IMF・世銀、ベネズエラが脱退表明するなか、衰える権威に直面
〔IMF and World Bank Face Declining Authority as Venezuela Announces Withdrawal:Original Article in English/ZNet原文

マーク・ウェイスブロート〔Mark Weisbrot〕;McClatchy-Tribune / CEPR;2007年5月3日

〔記事中リンク原文ママ〕

IMF〔国際通貨基金〕と世界銀行から脱退するというベネズエラの今週の決定は単に、ウゴ・チャベス・ベネズエラ大統領とブッシュ政権との間の進行中の反目の一例である、と米国ではみなされるであろう。しかし世界の他の地域ではおそらく異なった見方がされるであろうし、開発途上諸国において近年その権威と正当性が減少の一途をたどっている両機関に影響を与える可能性がある。

他の諸国が後に続くこともあり得る。エクアドルのラファエル・コレア大統領は世界銀行代表を国から追放する、と先週公表した。それは前例のない行動であり、コレア大統領は「我々はこの国際的官僚政治の強要にこれ以上耐えることはない」と明言することでそのことを強調した。2005年に世界銀行は、それ以前に承認されていたエクアドルへの1億ドルの貸付金を保留した。政府が思いがけなく手に入った石油歳入を政府の選択である社会的支出にではなく、負債返済に使うよう仕向けるためであった。

これが両機関が数十年の間行ってきた運営の仕方である。IMFを統率者として、そして米財務省の拒否権の所有と共に、彼らは「債権者のカルテル」を指揮してきたのであり、それは非常に様々な経済問題に関して諸政府に莫大な圧力を加えることができてきた。この圧力は広範囲に及ぶ憤りを引き起こしたのみならず、IMFと世界銀行が最も影響を与えた諸国や地域にしばしば経済破綻をもたらしもした。過去25年間に中南米は1世紀以上で最悪の長期的経済成長を経験した。

ベネズエラにはさらにIMFに対する特定の不満の種がある。それは民主的で中道左派の政府を伴った他の開発途上諸国に同情を引き起こすであろう。2002年4月12日、ベネズエラの民主的な選挙で選ばれた政府が軍事クーデターによって転覆させられたわずか数時間後、IMFは「ふさわしいと彼らが考える如何なる方法でも[ペドロ・カルモナの]新政権を喜んで手助けする」と公然と言明した。

新たに据えられた独裁政権――国の憲法、議会や最高裁判所を直ちに解消したそれ――に金融援助をするというこの即座の表明はIMFの歴史において前例のないことであった。通常IMFは、選出された政府に対してすらこれほど迅速に反応することはない。この措置がベネズエラや他の地域において、クーデター自体を支持するIMFの試みであったとみなされたのは少しも驚きではない。この基金で支配的なワシントンは、米国政府の公文書によれば、あらかじめクーデターの情報を得ており、それを支援し、その指導者の幾人かに資金提供していた。

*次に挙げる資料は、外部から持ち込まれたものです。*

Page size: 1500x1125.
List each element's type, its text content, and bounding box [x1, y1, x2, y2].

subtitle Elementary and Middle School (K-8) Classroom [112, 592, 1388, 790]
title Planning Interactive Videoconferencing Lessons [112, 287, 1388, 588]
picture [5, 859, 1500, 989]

それに加えて、ベネズエラは近年のIMFによって首尾一貫して低く見積もられた自らの経済成長率に満足していなかった。基金は同様のことをアルゼンチンに対しても行ってきた。IMFの予測は広く利用されており、従って投資家に影響を与え得る。

とはいえIMFと世界銀行に対する憤りや、変化の要求は世界中に及んでいる。世界銀行におけるポール・ウォルフォウィッツの指導力に関するスキャンダル――世銀のこれまでで最も望まれていない総裁を引きずり降ろそうとしているそれ――は、氷山の一角にすぎない。昨月、IMFの独立評価機関〔IEO〕が明言したことは、1999年以来サハラ以南のアフリカの貧しい諸国に対する援助の4分の3近くが費やされていない、ということである。むしろそれはIMFの要請で、負債を返済し準備金を備蓄するために利用されている。これは酷いことである。この資金をHIV/AIDSの蔓延のような緊急事態に利用する切羽詰った必要がある、世界で最も貧しい諸国に対して行うことは。

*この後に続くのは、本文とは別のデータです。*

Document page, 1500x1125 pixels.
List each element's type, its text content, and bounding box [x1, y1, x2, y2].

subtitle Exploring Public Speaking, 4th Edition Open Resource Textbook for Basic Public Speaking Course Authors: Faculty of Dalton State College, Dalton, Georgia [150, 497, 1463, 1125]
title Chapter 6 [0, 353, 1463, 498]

ベネズエラの決断は、IMFと世界銀行に加盟しており、重大な改革を要求している開発途上諸国を力づけるであろう。現在世界人口の5パーセント以下を構成する米国がIMFで、惑星の大多数を代表する諸国よりも多い数の投票権を有している。両機関の誤りの矢面に立つ世界の開発途上諸国は、その意思決定において発言権をわずかしか、あるいは全く持っていない。ベネズエラの動き――およびそれに続く他の諸国――はIMFと世界銀行に、両機関から完全に脱退するという選択肢は現実のものである、ということを示すであろう。

このことが、両機関が債務諸国と維持している植民地支配的な関係を実際に変える改革に拍車をかけるか否かはまだ分からない。それよりもありそうなことは、過去10年間に急激に起きたように、両機関が開発途上世界にとって、より意義をなくしていく、ということである。

マーク・ワイズブロットはワシントンDCの経済政策研究センター〔CEPR〕の共同ディレクター。